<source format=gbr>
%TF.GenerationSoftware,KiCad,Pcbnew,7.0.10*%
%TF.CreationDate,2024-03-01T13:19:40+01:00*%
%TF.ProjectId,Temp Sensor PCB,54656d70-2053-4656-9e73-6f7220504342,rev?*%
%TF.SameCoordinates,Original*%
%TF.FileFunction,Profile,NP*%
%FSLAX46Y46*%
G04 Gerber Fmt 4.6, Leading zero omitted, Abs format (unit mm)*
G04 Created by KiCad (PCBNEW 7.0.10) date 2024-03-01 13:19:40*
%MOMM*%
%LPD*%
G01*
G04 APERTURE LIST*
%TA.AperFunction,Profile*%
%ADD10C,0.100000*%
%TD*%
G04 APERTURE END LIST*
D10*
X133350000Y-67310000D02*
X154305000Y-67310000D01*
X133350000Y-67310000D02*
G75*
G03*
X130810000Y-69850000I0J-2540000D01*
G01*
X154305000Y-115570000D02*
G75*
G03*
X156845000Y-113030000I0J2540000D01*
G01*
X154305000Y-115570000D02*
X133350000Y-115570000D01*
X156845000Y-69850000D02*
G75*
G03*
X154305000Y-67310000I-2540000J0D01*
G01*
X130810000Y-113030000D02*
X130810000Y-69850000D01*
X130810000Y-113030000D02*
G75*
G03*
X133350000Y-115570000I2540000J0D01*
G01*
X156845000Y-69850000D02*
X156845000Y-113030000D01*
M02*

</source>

--

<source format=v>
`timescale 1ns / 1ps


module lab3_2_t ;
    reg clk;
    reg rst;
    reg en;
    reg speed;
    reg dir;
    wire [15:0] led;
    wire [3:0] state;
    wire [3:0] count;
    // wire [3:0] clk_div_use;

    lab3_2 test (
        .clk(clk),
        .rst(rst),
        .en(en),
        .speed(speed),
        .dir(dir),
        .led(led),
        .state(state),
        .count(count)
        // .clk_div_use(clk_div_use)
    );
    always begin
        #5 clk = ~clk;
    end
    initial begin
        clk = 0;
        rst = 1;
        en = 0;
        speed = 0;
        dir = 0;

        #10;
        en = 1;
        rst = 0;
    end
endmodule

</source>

> [Description of the task]: Search the data above for the string "KiCad" and return every line that has it.

> [Response area]:
%TF.GenerationSoftware,KiCad,Pcbnew,7.0.10*%
G04 Created by KiCad (PCBNEW 7.0.10) date 2024-03-01 13:19:40*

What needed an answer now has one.